Even with Corbyn gone from the Labour leadership and still excluded from the PLP, this campaign continues. Whether Starmer realises it or not, many of his allies are more concerned with pre-emptively preventing any Corbynism 2.0 from emerging than they are with making him prime minister. For all the Labour Party’s myriad faults and its often appalling treatment of its own activists, in the absence of alternatives, there will always be socialists who gravitate towards it whenever an opening appears.

The Labour right will attempt to prevent this. James Schneider has hinted that they may either raise the threshold for parliamentary nominations in future leadership contests, or to reintroduce the old electoral college. It is not guaranteed that there will be a socialist on the ballot at the next leadership election. Some members of the Socialist Campaign Group are likely to support deputy leader Angela Rayner, but she will be unpalatable to much of the rank-and-file left – not so much a compromise candidate as a compromised candidate.

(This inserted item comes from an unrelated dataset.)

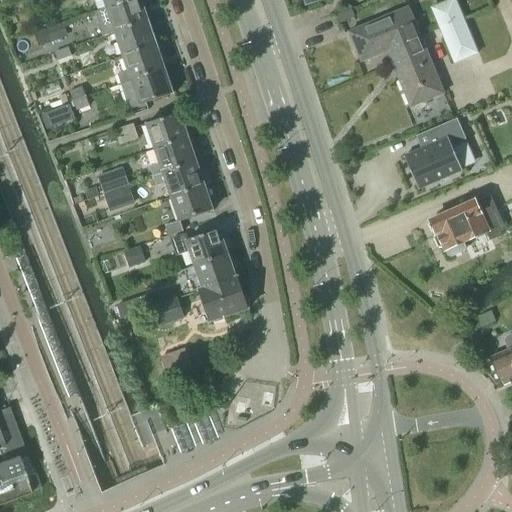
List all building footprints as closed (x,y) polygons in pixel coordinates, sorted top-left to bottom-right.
[(144,0),(128,0),(106,8),(95,12),(103,36),(115,32),(148,20),(143,9),(147,7),(144,0)] [(454,64),(478,53),(456,0),(447,0),(430,7),(454,64)] [(393,47),(420,36),(407,6),(349,32),(361,61),(393,47)] [(151,30),(148,20),(115,32),(123,56),(159,43),(154,29),(151,30)] [(67,36),(63,23),(46,29),(51,42),(67,36)] [(399,61),(392,65),(410,107),(444,92),(420,36),(393,47),(399,61)] [(163,55),(159,43),(123,56),(128,70),(117,73),(121,84),(164,69),(160,56),(163,55)] [(55,52),(58,61),(71,56),(68,47),(55,52)] [(170,78),(167,79),(164,69),(121,84),(128,105),(132,107),(140,105),(175,92),(170,78)] [(60,90),(57,81),(44,85),(47,95),(60,90)] [(82,86),(69,90),(73,100),(85,96),(82,86)] [(89,106),(85,96),(73,100),(76,110),(89,106)] [(68,105),(42,115),(47,128),(73,119),(68,105)] [(179,113),(146,124),(155,149),(190,136),(186,123),(183,124),(179,113)] [(435,144),(405,157),(418,187),(460,169),(451,147),(465,140),(456,119),(430,131),(435,144)] [(131,121),(113,128),(118,143),(137,136),(131,121)] [(195,149),(190,136),(155,149),(160,163),(149,166),(153,176),(196,161),(192,150),(195,149)] [(153,176),(156,186),(166,182),(171,197),(207,185),(203,173),(200,174),(196,161),(153,176)] [(104,194),(128,185),(122,166),(97,175),(104,194)] [(128,185),(104,194),(110,211),(134,203),(128,185)] [(212,210),(208,199),(211,198),(207,185),(171,197),(180,221),(212,210)] [(475,202),(430,221),(435,233),(437,232),(437,233),(434,238),(438,247),(443,246),(445,250),(445,249),(447,255),(449,256),(462,250),(464,247),(462,242),(487,232),(490,238),(504,232),(500,222),(490,198),(489,197),(475,203),(475,202)] [(183,231),(178,221),(164,226),(168,235),(168,236),(183,231)] [(187,241),(184,233),(169,238),(175,255),(190,250),(196,265),(229,253),(224,240),(223,241),(219,229),(187,241)] [(139,246),(123,251),(129,267),(145,261),(139,246)] [(204,289),(197,291),(234,278),(230,267),(234,266),(229,253),(196,265),(204,289)] [(108,259),(99,263),(104,274),(112,271),(108,259)] [(243,295),(237,277),(234,278),(197,291),(208,323),(212,321),(213,324),(225,319),(225,317),(248,309),(247,305),(250,304),(246,294),(243,295)] [(184,318),(177,298),(152,307),(159,327),(184,318)] [(132,300),(116,305),(121,318),(137,313),(132,300)] [(163,357),(183,350),(178,334),(157,342),(163,357)] [(493,354),(494,356),(490,357),(502,386),(511,381),(511,348),(502,352),(501,350),(493,354)] [(0,503),(29,492),(28,490),(38,486),(33,473),(32,473),(7,407),(4,408),(2,405),(0,406),(0,503)]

Demoralised Labour members wanted to believe that Starmer would be a unifier, but even if he had been completely sincere about it, the balance of forces in the current PLP would have prevented it. Starmer has shown no real desire to build a broad left-of-centre coalition. The remaining Campaign Group frontbenchers were swiftly driven out, while Corbyn’s suspension and Starmer’s refusal to restore the Labour whip reignited Labour’s simmering civil war. If rumours are to be believed, the soft left may be next to get sent to Siberia.

To most voters, the internal divisions within the Labour Party are opaque, and just look like the narcissism of small differences. But they are fundamental: the contending factions simply disagree on the way society and the economy should be run, and in whose interests. It was perhaps easier to paper over the cracks in the post-war years, and even under New Labour, when part of the proceeds of a booming capitalism could be skimmed off and channeled into social programmes. Even the left could content itself with some welfarist gains, however distant socialism still remained. But, to borrow a phrase, that option no longer exists.

However, when confronted with the prospect of government, both Labour left and Labour right have sought to hold one another hostage. In pursuit of a parliamentary majority, each has sought to use the other as ballast; the right because it needs socialist campaigning energy and enthusiasm, and the left because it needs to hold the PLP together. For the left, this strategy is illusory: a predominantly right-wing PLP cannot be relied upon to back a left-wing programme, and any attempt to change its political composition risks tearing it apart.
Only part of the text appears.